Sophie Morales, Research Engineer and Project Manager, CEA-Leti
A lens-free microscope is a simple device which records the diffraction pattern of a thin sample at a short sample-detector distance (typically <1mm) on a CMOS sensor. Focusing optics are not needed because the sample image is generated via computation, using holographic reconstruction techniques. Advantages of this time-lapse imaging technique include low cost, robustness, large field of view (30mm²) and compact size, which allows direct dynamic monitoring of cell cultures within an incubator.
This novel optical method can provide robust real-time analysis of cell cultures based on cell count, cell tracking, and cell viability without any staining. It gives access to a large number of parameters useful for real-time cell culture monitoring, including cell area, dry mass, thickness, major axis length, and cycle duration. Moreover, all those single-cell metrics can be quantified across thousands of individual cell cycle tracks with high statistical significance, as the technology’s field of view is large enough to image tens of thousands of adherent cells and up to 40.106 floating cells/ml in a single shot.
“The convolution neural network—which is embedded in the holographic reconstruction—is applied to better initialize the gradient descent used in the inverse-problem approach.”
One challenge is the imaging of very thick cells (several microns) because the quality of the holographic reconstruction is reduced by the problem of phase-wrapping artefacts (i.e., phase measurements are invariant to shifts with an integer and the optical wavelength being used). This occurs when eukaryotic cells are in suspension or at the mitosis stage.
To solve this problem of phase under-determination, CEA-Leti has developed reconstruction algorithms based on an alternation of the inverse-problem method and deep-learning approaches. The convolution neural network—which is embedded in the holographic reconstruction—is applied to better initialize the gradient descent used in the inverse-problem approach.

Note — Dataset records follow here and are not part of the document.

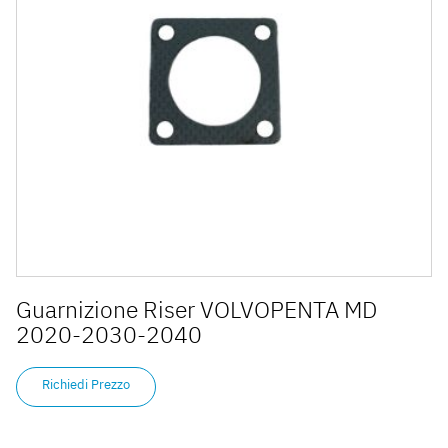
Guarnizione Riser VOLVOPENTA MD
2020-2030-2040
Richiedi Prezzo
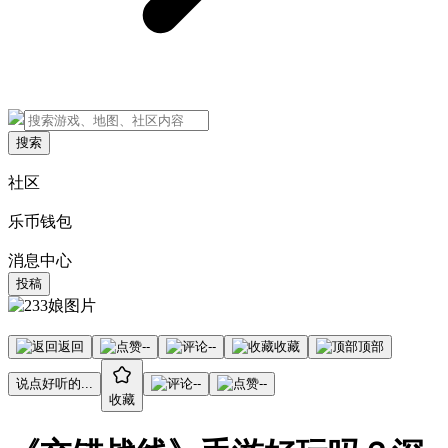
搜索
社区
乐币钱包
消息中心
投稿
返回
--
--
收藏
顶部
说点好听的...
--
--
收藏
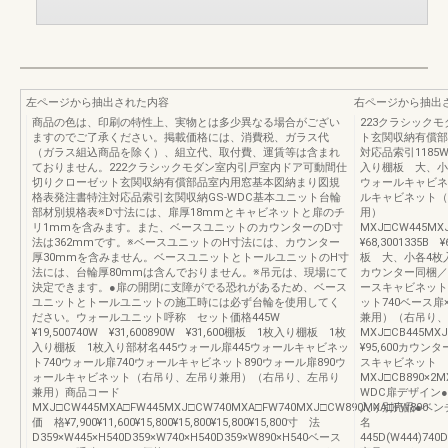
左ページから抽出された内容
右ページから抽出
商品の色は、印刷の特性上、実物とは多少異なる場合がござい
223クラシック
ますのでご了承ください。掲載価格には、消費税、ガラス代
ト玄関収納有償部
（ガラス組込商品を除く）、組立代、取付費、運賃等は含まれ
対応品索引1185W 
ておりません。222クラシックモダン室内引戸室内ドア可動間仕
入り棚板 大、小各
切りクローゼット玄関収納有償部品室内用窓基本図納まり図規
ウォールキャビネッ
格表発注書特注対応品索引玄関収納GS-WDC基本ユニット台輪
ルキャビネット（
部材別規格表※D寸法には、扉厚18mmとキャビネットと扉のチ
用）
リ1mmを含みます。また、ベースユニットのカウンターのD寸
MXJ□CW445MXJ□
法は362mmです。※ベースユニットのH寸法には、カウンター
¥68,3001335B
厚30mmを含みません。ベースユニットとトールユニットのH寸
板 大、小各4枚
法には、台輪厚80mmは含んでおりません。※吊元は、現場にて
カウンター同梱／棚
決定できます。●扉の開閉に支障がでる恐れがあるため、ベース
ースキャビネット4
ユニットとトールユニットの施工時には必ず台輪を使用してく
ット740ベース扉
ださい。ウォールユニット呼称 セット価格445W
兼用）（右吊り、
¥19,500740W ¥31,600890W ¥31,600棚板 1枚入り棚板 1枚
MXJ□CB445MXJ□
入り棚板 1枚入り部材名445ウォール扉445ウォールキャビネッ
¥95,600カウン
ト740ウォール扉740ウォールキャビネット890ウォール扉890ウ
スキャビネット
ォールキャビネット（右吊り、左吊り兼用）（右吊り、左吊り
MXJ□CB890×2MX
兼用）商品コード
WDC扉デザイン
MXJ□CW445MXA□FW445MXJ□CW740MXA□FW740MXJ□CW890MXA□FW890
入り別売品●ベン
価 格¥7,900¥11,600¥15,800¥15,800¥15,800¥15,800寸 法
名
D359×W445×H540D359×W740×H540D359×W890×H540ベース
445D(W444)740D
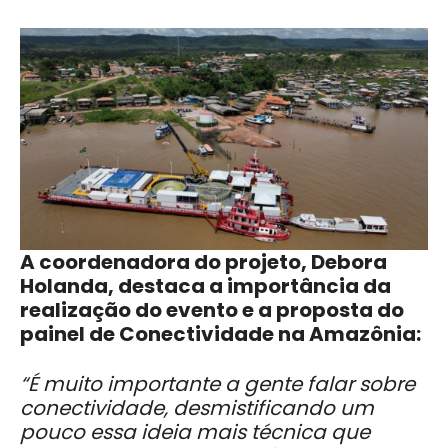
A coordenadora do projeto, Debora
Holanda, destaca a importância da
realização do evento e a proposta do
painel de Conectividade na Amazônia:
“É muito importante a gente falar sobre
conectividade, desmistificando um
pouco essa ideia mais técnica que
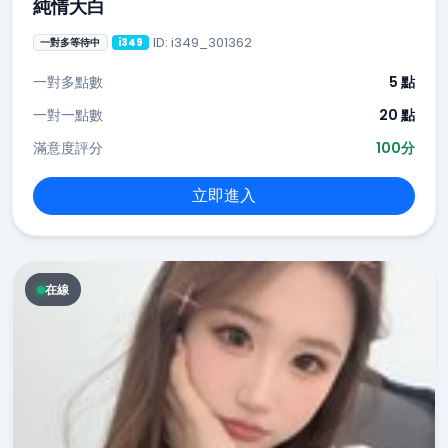
純情大白
ID: i349_301362
一對多等待中
i349
一對多點數
5 點
一對一點數
20 點
滿意度評分
100分
立即進入
在線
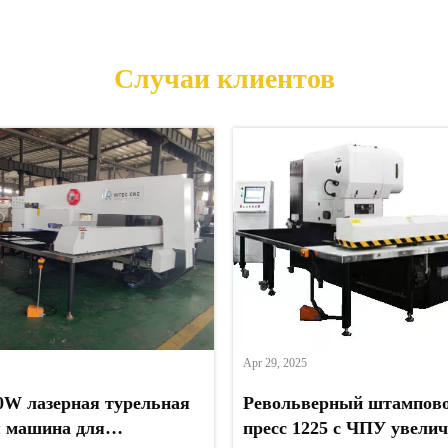
Случаи клиентов
Apr 29, 2025
0W лазерная турельная
Револьверный штампов
 машина для
пресс 1225 с ЧПУ увели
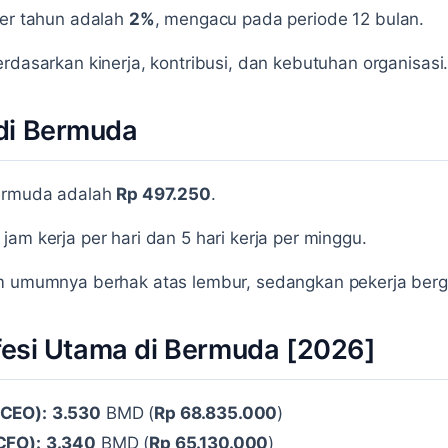
per tahun adalah
2%
, mengacu pada periode 12 bulan.
rdasarkan kinerja, kontribusi, dan kebutuhan organisasi
di Bermuda
Bermuda adalah
Rp 497.250
.
am kerja per hari dan 5 hari kerja per minggu.
m umumnya berhak atas lembur, sedangkan pekerja bergaj
ofesi Utama di Bermuda [2026]
(CEO):
3.530
BMD (
Rp 68.835.000
)
(CFO):
3.340
BMD (
Rp 65.130.000
)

This allows bypassing of possible local minima, where the gradient descent can stagnate. Inverse-problem resolution simultaneously ensures data fidelity.

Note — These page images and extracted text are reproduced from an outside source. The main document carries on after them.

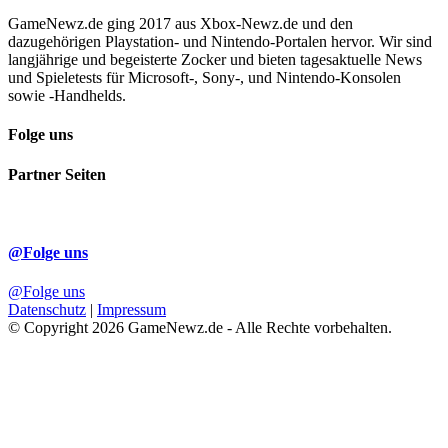
GameNewz.de ging 2017 aus Xbox-Newz.de und den
dazugehörigen Playstation- und Nintendo-Portalen hervor. Wir sind
langjährige und begeisterte Zocker und bieten tagesaktuelle News
und Spieletests für Microsoft-, Sony-, und Nintendo-Konsolen
sowie -Handhelds.
Folge uns
Partner Seiten
@Folge uns
@Folge uns
Datenschutz
|
Impressum
© Copyright 2026 GameNewz.de - Alle Rechte vorbehalten.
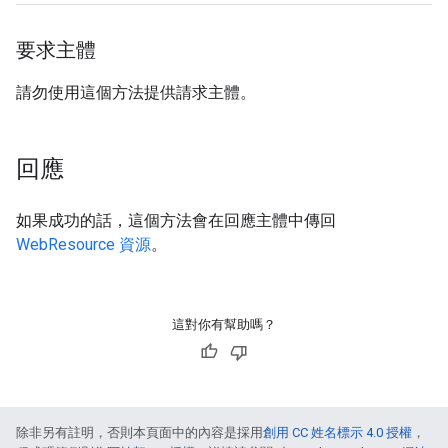
要求主體
請勿使用這個方法提供請求主體。
回應
如果成功的話，這個方法會在回應主體中傳回
WebResource 資源
。
這對你有幫助嗎？
除非另有註明，否則本頁面中的內容是採用
創用 CC 姓名標示 4.0 授權
，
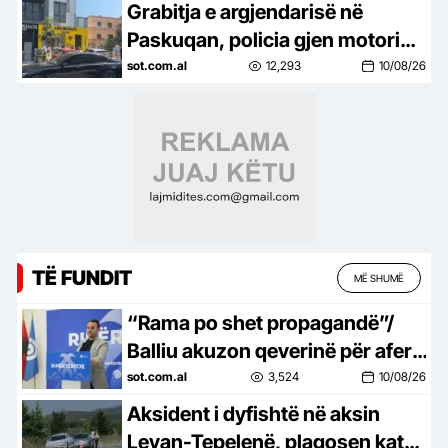
Grabitja e argjendarisë në
Paskuqan, policia gjen motorin
e përdorur nga autorët
sot.com.al
12,293
10/08/26
TË FUNDIT
MË SHUMË
“Rama po shet propagandë”/
Balliu akuzon qeverinë për aferë
me industrinë ushtarake:
sot.com.al
3,524
10/08/26
“Timak Defence” e Rony Yefet…
Aksident i dyfishtë në aksin
Levan-Tepelenë, plagosen katër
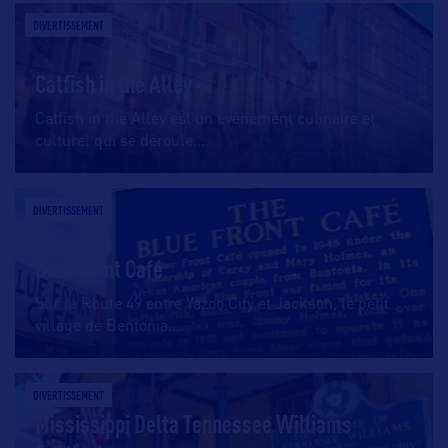
DIVERTISSEMENT
Catfish in the Alley
Catfish in the Alley est un événement culinaire et
culturel qui se déroule
…
DIVERTISSEMENT
Blue Front Café
Sur la Route 49 entre Yazoo City et Jackson, le petit
village de Bentonia
…
DIVERTISSEMENT
Mississippi Delta Tennessee Williams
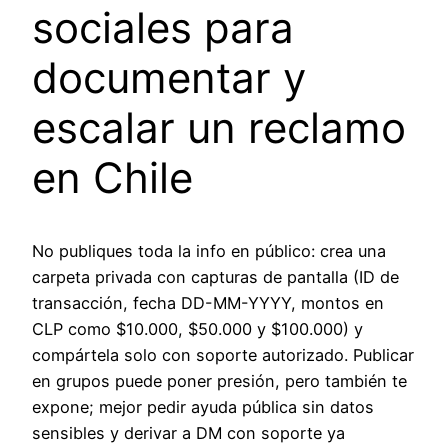
sociales para
documentar y
escalar un reclamo
en Chile
No publiques toda la info en público: crea una
carpeta privada con capturas de pantalla (ID de
transacción, fecha DD-MM-YYYY, montos en
CLP como $10.000, $50.000 y $100.000) y
compártela solo con soporte autorizado. Publicar
en grupos puede poner presión, pero también te
expone; mejor pedir ayuda pública sin datos
sensibles y derivar a DM con soporte ya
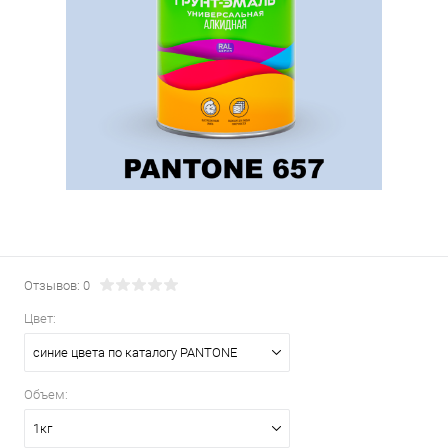
Отзывов: 0
Цвет:
синие цвета по каталогу PANTONE
Объем:
1кг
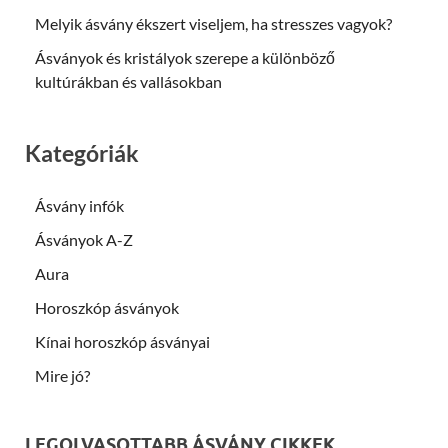
Melyik ásvány ékszert viseljem, ha stresszes vagyok?
Ásványok és kristályok szerepe a különböző
kultúrákban és vallásokban
Kategóriák
Ásvány infók
Ásványok A-Z
Aura
Horoszkóp ásványok
Kínai horoszkóp ásványai
Mire jó?
LEGOLVASOTTABB ÁSVÁNY CIKKEK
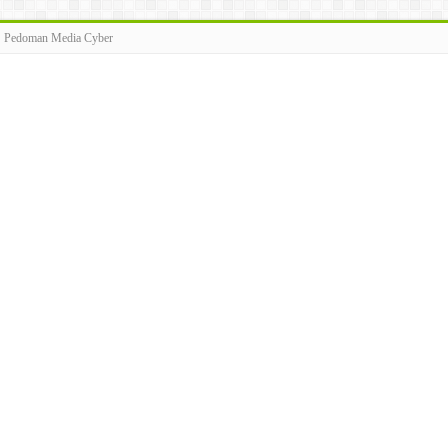
Pedoman Media Cyber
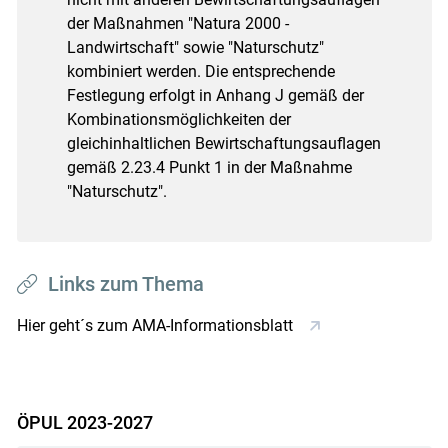
der Maßnahmen "Natura 2000 -
Landwirtschaft" sowie "Naturschutz"
kombiniert werden. Die entsprechende
Festlegung erfolgt in Anhang J gemäß der
Kombinationsmöglichkeiten der
gleichinhaltlichen Bewirtschaftungsauflagen
gemäß 2.23.4 Punkt 1 in der Maßnahme
"Naturschutz".
Links zum Thema
Hier geht´s zum AMA-Informationsblatt
ÖPUL 2023-2027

This dual approach has been successfully used to unwrapped lens-free reconstructions. We validated the method for phase-image recovery of high-density floating cell samples acquired via lens-free microscopy. This is a challenging case with many phase-wrapping artefacts that have not been successfully solved using inverse-problem approaches alone. The reconstruction scheme considerably reduces artefacts and will enable better quantification for further biological analyses. These developments open new perspectives for applications such as drug screening and monitoring of bio-production processes in incubators or bio reactors (including monitoring, counting and characterization of cultivated cells). This technology has been transferred to the French company Iprasense.